(Extracted page text data)
____

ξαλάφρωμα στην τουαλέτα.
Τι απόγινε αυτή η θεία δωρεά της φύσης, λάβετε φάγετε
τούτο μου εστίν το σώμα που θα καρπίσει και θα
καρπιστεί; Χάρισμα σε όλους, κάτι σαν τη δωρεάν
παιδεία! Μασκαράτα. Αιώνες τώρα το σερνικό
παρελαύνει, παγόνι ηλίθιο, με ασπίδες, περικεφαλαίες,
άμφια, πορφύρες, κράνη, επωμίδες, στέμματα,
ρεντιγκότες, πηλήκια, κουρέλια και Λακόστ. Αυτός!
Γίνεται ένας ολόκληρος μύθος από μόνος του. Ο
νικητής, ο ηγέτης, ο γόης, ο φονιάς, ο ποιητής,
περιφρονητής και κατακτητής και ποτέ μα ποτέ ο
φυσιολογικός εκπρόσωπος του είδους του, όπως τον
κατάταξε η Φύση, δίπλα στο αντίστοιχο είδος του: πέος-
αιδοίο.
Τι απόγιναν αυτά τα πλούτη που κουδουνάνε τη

____

#### WORK REQUIRED:
This exercise calls for the entries to be restated exactly.

#### ANSWER BOX:
ξαλάφρωμα στην τουαλέτα.
Τι απόγινε αυτή η θεία δωρεά της φύσης, λάβετε φάγετε
τούτο μου εστίν το σώμα που θα καρπίσει και θα
καρπιστεί; Χάρισμα σε όλους, κάτι σαν τη δωρεάν
παιδεία! Μασκαράτα. Αιώνες τώρα το σερνικό
παρελαύνει, παγόνι ηλίθιο, με ασπίδες, περικεφαλαίες,
άμφια, πορφύρες, κράνη, επωμίδες, στέμματα,
ρεντιγκότες, πηλήκια, κουρέλια και Λακόστ. Αυτός!
Γίνεται ένας ολόκληρος μύθος από μόνος του. Ο
νικητής, ο ηγέτης, ο γόης, ο φονιάς, ο ποιητής,
περιφρονητής και κατακτητής και ποτέ μα ποτέ ο
φυσιολογικός εκπρόσωπος του είδους του, όπως τον
κατάταξε η Φύση, δίπλα στο αντίστοιχο είδος του: πέος-
αιδοίο.
Τι απόγιναν αυτά τα πλούτη που κουδουνάνε τη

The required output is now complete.